It wasn’t that long ago that health care titan UPMC ceased using fanciful terms like “excess margin,” and instead began admitting it achieves “profits”.
Now, in the wake of a Pa. Supreme Court decision making clear what sorts of organizations are properly tax-exempt under the “Purely Public Charities Act”, UPMC is steering clear of public officials’ assertions that the health care giant is not in itself a “charity.”
UPMC declined an invitation to discuss the issue at Pittsburgh city hall — perhaps turned off by a concurrent examination of its labor relations practices. Yet even in responding to media reports about the court ruling and threatened tax-status litigation:
But in a written statement, UPMC spokeswoman Susan Manko said UPMC provided $565 million in charity care and other community benefits last year and “any sort of new tax scheme would certainly result in less (not more) monies for our region.”
UPMC also pays more than $55 million in property, parking, business taxes and other contributions to local, county and state governments. Since 1989, UPMC has provided contributions totaling more than $40 million to city and county governments and school districts. (PBT, Chris B. Mamula)
UPMC is electing to make a practical argument. It is not saying that it is a charity, but rather that it is charitable. Crucially, it has yet to represent that it would be able to pass the court’s test to continue being considered exempt from certain taxes.
This may be indicative that prospective litigation against all the major health care nonprofits’ tax statuses, if indeed pursued forthrightly, would be likely to bear fruit.

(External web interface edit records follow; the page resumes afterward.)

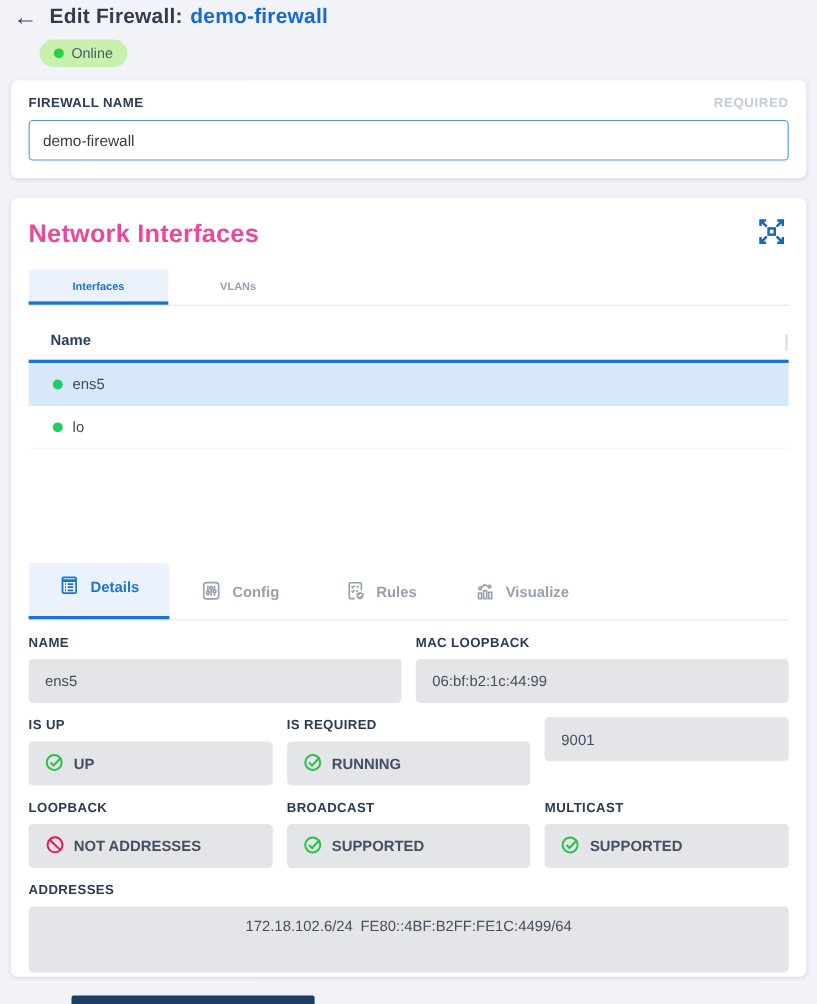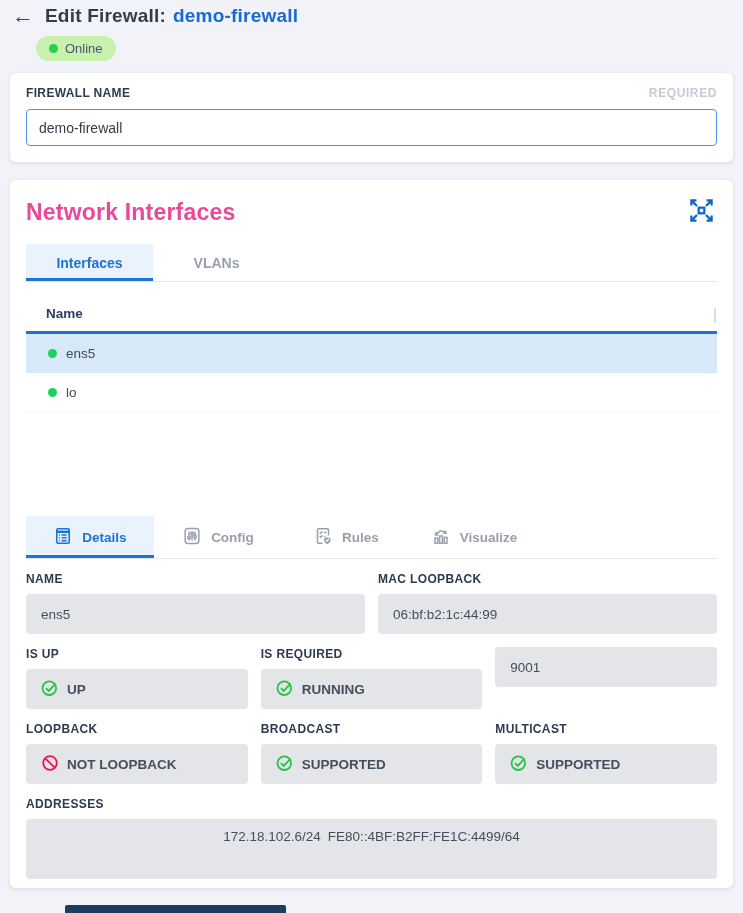--- a/index.html
+++ b/index.html
@@ -33,7 +33,7 @@
   .expand-btn{cursor:pointer;padding:2px;}
   
   .tabs{display:flex;border-bottom:1px solid #e4e7ec;margin-top:14px;}
-  .tab{min-width:99px;text-align:center;padding:11px 14px 10px;font-size:14px;font-weight:600;
+  .tab{min-width:99px;text-align:center;padding:11px 14px 10px;font-size:10px;font-weight:600;
     color:#98a0ac;cursor:pointer;}
   .tab.active{color:#1b74d1;background:#e9f2fd;border-bottom:3px solid #1b74d1;padding-bottom:7px;}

THERE ARE TWO THINGS COMET READERS CAN DO:
1) When you receive your County property tax bill, respond only with a letter explaining that you already pay income taxes and sales taxes, that you provide for your family, and are great help to your employer and your chosen industry. Inform them also of your support of community and charitable endeavors, including the Boy or Girl Scouts, the PTA, Race for the Cure, and if applicable the Pittsburgh Promise. Imply that this is far more important than paying property taxes for public safety, public transit, public education, public debt and public asphalt — and be sure to state clearly that you plan on transforming yourself into more of a miserly, uncharitable bastard if charged with tax evasion.
2) As consumers and equitable providers of public safety, transit, education, debt and asphalt, go and get yourselves together, hire an attorney, and take the nonprofits to court on your own. Even if Pittsburgh City Council is not now merely feinting towards the permanent legal solution — in an attempt to negotiate and be bought off cheaply with a measly couple more million in “payments in lieu of taxes” through the Pittsburgh Public Service Fund — even then, the political makeup and intestinal fortitude of the Council may not survive through the requisite seasons of elections and expensive lobbying.
It was groups of citizen-plaintiffs which finally took down Allegheny County’s inequitable and unconstitutional “base year” property tax assessment scheme, despite endless political machinations. We can support the populist rhetoric now faddish in Council Chambers, but perhaps ultimately we will have to do so also with improper, unconstitutional tax exemptions.